**Task item**
Write out the full Borodino wargame report below word for word.

**Text block**
What Napoleonic wargamer worth his salt doesn't aspire to refight Borodino? The emblematic battle of Napoleon's doomed invasion of Russia is as grand and glorious as Napoleonics gets. (And as grim and horrible: some 70,000 of the 250,000 on the field were killed or wounded in this sanguinary contest.)
We last tried it in 2018. After that playtest, Mark revised his scenario. As if his Tyrol game were not enough fun for one Christmas holiday, he then rolled out Borodino for us last week. (Having also played it with Colin in the interim, per Colin's blog post here.) "Us" was just 2.5 players: Mark as the Russians, me as the French, with Crispin commanding the French left for the first half of the game. Despite being short-handed, we rattled through and finished in about four hours of play - and most excellent play it was.
The short summary is this. We started with a big right hook around the fleches and a pinning attack on the Raevsky redoubt. We shifted pressure to the centre to distract Russian reserves, then stormed the fleches from the south. Poniatowski and Murat got far enough round on the right to threaten the Russian line of communications, but endless Russian reserves eventually stalled them, while more Russians menaced our own LOC on our left. The climax saw the Garde Impériale committed to counter that and attempt to storm Borodino for the one more objective needed for a French win. They came within a moustache whisker of getting in, but Russian artillery made the difference. Result: an epic, tense, gripping, see-sawing, honourable draw.
The following photos give a bit more detail. Skip past them if you want to get straight to my reflections at the end.
La Grande Armée: Davout's corps contemplates the Rajevski redoubt and the fleches.
Figures are 6mm Baccus from Mark's collection.
The battlefield is dominated by the high ground crowned by the Raevsky redoubt (left centre) and fleches (right centre), flanked by the villages of Borodino (across the river to the left) and Utitsa (in front of the woods to the right). Russian opolchenie militia hold the woods, while massed reserves are on the high ground to the rear and lining the river top left. French in the lower half of pic, L to R: Eugene, Ney, Davout, Poniatowski, backed up by Murat's cavalry and with Junot about to arrive. From these starting positions, we broadly advanced everything at 45 degrees to the right, leaving just one division facing Borodino, so that we could weight our right hook through the woods on the south.

**Data listing**
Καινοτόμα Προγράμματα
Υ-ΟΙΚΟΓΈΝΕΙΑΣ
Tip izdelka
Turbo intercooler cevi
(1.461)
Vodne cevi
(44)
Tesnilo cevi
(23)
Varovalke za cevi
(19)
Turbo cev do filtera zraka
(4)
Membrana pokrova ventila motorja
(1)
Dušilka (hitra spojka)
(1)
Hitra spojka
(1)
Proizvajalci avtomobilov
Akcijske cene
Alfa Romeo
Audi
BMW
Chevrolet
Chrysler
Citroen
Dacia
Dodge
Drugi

**Solution**
What Napoleonic wargamer worth his salt doesn't aspire to refight Borodino? The emblematic battle of Napoleon's doomed invasion of Russia is as grand and glorious as Napoleonics gets. (And as grim and horrible: some 70,000 of the 250,000 on the field were killed or wounded in this sanguinary contest.)
We last tried it in 2018. After that playtest, Mark revised his scenario. As if his Tyrol game were not enough fun for one Christmas holiday, he then rolled out Borodino for us last week. (Having also played it with Colin in the interim, per Colin's blog post here.) "Us" was just 2.5 players: Mark as the Russians, me as the French, with Crispin commanding the French left for the first half of the game. Despite being short-handed, we rattled through and finished in about four hours of play - and most excellent play it was.
The short summary is this. We started with a big right hook around the fleches and a pinning attack on the Raevsky redoubt. We shifted pressure to the centre to distract Russian reserves, then stormed the fleches from the south. Poniatowski and Murat got far enough round on the right to threaten the Russian line of communications, but endless Russian reserves eventually stalled them, while more Russians menaced our own LOC on our left. The climax saw the Garde Impériale committed to counter that and attempt to storm Borodino for the one more objective needed for a French win. They came within a moustache whisker of getting in, but Russian artillery made the difference. Result: an epic, tense, gripping, see-sawing, honourable draw.
The following photos give a bit more detail. Skip past them if you want to get straight to my reflections at the end.
La Grande Armée: Davout's corps contemplates the Rajevski redoubt and the fleches.
Figures are 6mm Baccus from Mark's collection.
The battlefield is dominated by the high ground crowned by the Raevsky redoubt (left centre) and fleches (right centre), flanked by the villages of Borodino (across the river to the left) and Utitsa (in front of the woods to the right). Russian opolchenie militia hold the woods, while massed reserves are on the high ground to the rear and lining the river top left. French in the lower half of pic, L to R: Eugene, Ney, Davout, Poniatowski, backed up by Murat's cavalry and with Junot about to arrive. From these starting positions, we broadly advanced everything at 45 degrees to the right, leaving just one division facing Borodino, so that we could weight our right hook through the woods on the south.